→ Work to complete
1 – In the piece on faith and love, set down the passage starting with "That feels so" and going on through "am not loved.".
2 – In the piece on faith and love, what name did the writer give to the higher power they once believed in?
Start of Page text
And that is part due to the fact that I have no desire to be religious or only find answers in one book. Another reason is that I recently discovered I lost faith. My faith was never really defined, as anything. I grew up chosing to go to church. I found a place I was welcome and being an autistic person who didn’t know why I felt so different, having people embrace me and make me welcome was important. And back then it was never about faith or religion. I learned some bible stories, but I felt free to question and disbelieve and never felt like anything was forced upon me. This group feels different. The way they talk about the bible and answers and all that makes me so comfortable.
I guess faith used to just be in some higher power, something I couldn’t name or describe, but just something more. And that was enough for a long time. I called this thing I believed in God because the word was as good as any word, and it was a word I grew up with. But I didn’t think of myself as a Christian or religious. I prayed sometimes and it used to be helpful. And then the unjustness of the world, the cruelty of what happens, the inequality, all of that was something I finally looked more into. I always felt it, like a splinter in my mind, but I had just enough privileged to not look at it all the time. But I have been actively looking to understand the world better and the cruelty of it hit me so hard. And I spend a few years being mad at God. Trying to be ok being in this state, so sure my faith would help me through to some new state after that. And instead I one day realised I wasn’t angry any more. The entire idea seem foolish because there was nothing to be mad at.
That feels so sad. A part of me is grieving, a part of me is empty. I do not think my journey with faith is over. I don’t presume this is the final state of things. But it’s my current state. And it might last forever and it might not. All I know is that I have to allow myself to stop and be inside the things I feel and experience and think. If I am always looking at the bigger picture, always looking to have a greater perspective, I lose what I am feeling and experiencing right now. And I need to be better at living in my life and not just thinking about my life. I have to get better at stopping myself from thinking ten steps ahead and allowing myself to live in this step. And in this step faith is dead. And I am sad. Because if I cannot believe in God, there is no God to love me, and then I am not loved.
Somehow love is a theme for me right now. How disconnected I feel from love. How I try to act from a place of love and with acts of love. And how I know some people love me, but their love doesn’t reaches me and their love feels like it’s about them and what they want and need and not about me. And that makes me feel very divorced from their love. Like I have nothing to do with it. Like my needs, my love language, my feelings and experiences are unimportant to their love, because their love is all about what they feel and not about what I am receiving. That makes me think very hard about how I act and speak when I want to give love, because the love I want to give is not about me. It’s about the one receiving it. To me the other person receiving the love is more important than what I feel. By which I am not trying to say my way is better, only that my way is my way, and that I am choosing it in part because of the things that aren’t working for me in the choices of people around me.
End of Page text
Start of Provided information
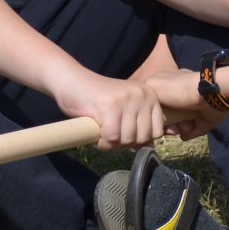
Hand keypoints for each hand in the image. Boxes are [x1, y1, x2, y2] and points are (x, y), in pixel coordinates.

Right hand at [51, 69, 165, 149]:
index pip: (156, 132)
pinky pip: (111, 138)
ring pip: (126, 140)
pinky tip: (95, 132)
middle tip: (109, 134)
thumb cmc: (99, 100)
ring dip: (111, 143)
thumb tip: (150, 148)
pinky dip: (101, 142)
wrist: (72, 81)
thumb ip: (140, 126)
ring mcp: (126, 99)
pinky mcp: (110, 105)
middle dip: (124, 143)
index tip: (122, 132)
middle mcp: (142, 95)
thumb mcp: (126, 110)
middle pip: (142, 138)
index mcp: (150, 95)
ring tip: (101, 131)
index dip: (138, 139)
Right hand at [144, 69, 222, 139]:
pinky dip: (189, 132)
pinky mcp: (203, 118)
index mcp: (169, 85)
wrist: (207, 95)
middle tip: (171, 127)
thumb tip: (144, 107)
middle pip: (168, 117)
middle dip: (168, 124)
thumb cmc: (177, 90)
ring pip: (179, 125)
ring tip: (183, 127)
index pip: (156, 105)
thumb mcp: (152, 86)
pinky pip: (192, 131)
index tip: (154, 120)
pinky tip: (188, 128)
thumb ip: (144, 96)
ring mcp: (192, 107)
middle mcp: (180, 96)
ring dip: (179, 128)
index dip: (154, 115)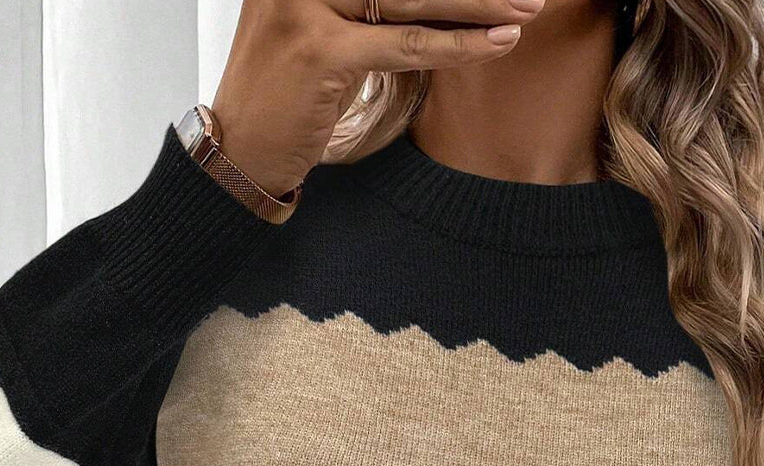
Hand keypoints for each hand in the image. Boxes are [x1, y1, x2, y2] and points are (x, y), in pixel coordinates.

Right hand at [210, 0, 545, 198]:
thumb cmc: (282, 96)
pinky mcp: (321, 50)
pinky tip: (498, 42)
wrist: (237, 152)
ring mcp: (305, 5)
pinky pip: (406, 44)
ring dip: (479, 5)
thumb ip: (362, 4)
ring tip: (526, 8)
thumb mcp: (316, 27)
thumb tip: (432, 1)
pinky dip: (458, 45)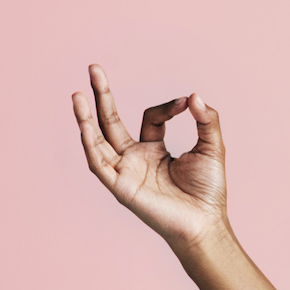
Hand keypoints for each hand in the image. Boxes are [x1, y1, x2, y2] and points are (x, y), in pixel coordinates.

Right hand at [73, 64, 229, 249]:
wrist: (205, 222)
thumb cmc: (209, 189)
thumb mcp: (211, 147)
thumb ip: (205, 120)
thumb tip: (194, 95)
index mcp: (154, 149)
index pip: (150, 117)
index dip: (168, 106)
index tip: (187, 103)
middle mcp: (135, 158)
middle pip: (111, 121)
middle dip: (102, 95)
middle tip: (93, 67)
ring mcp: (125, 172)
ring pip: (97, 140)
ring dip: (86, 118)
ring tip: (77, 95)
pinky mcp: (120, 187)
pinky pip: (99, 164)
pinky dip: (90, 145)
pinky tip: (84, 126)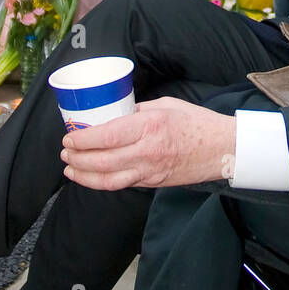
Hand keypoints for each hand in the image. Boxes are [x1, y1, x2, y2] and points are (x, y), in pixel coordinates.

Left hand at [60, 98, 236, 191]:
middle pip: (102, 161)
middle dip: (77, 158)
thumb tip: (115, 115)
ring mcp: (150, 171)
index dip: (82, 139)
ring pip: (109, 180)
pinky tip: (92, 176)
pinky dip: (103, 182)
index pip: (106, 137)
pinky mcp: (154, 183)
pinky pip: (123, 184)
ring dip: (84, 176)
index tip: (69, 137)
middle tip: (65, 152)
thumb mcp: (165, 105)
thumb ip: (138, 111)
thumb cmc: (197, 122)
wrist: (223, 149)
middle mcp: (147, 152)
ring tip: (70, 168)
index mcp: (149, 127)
End of Provided information
→ Written answers
1 –
That feels so sad. A part of me is grieving, a part of me is empty. I do not think my journey with faith is over. I don’t presume this is the final state of things. But it’s my current state. And it might last forever and it might not. All I know is that I have to allow myself to stop and be inside the things I feel and experience and think. If I am always looking at the bigger picture, always looking to have a greater perspective, I lose what I am feeling and experiencing right now. And I need to be better at living in my life and not just thinking about my life. I have to get better at stopping myself from thinking ten steps ahead and allowing myself to live in this step. And in this step faith is dead. And I am sad. Because if I cannot believe in God, there is no God to love me, and then I am not loved.

2 – God.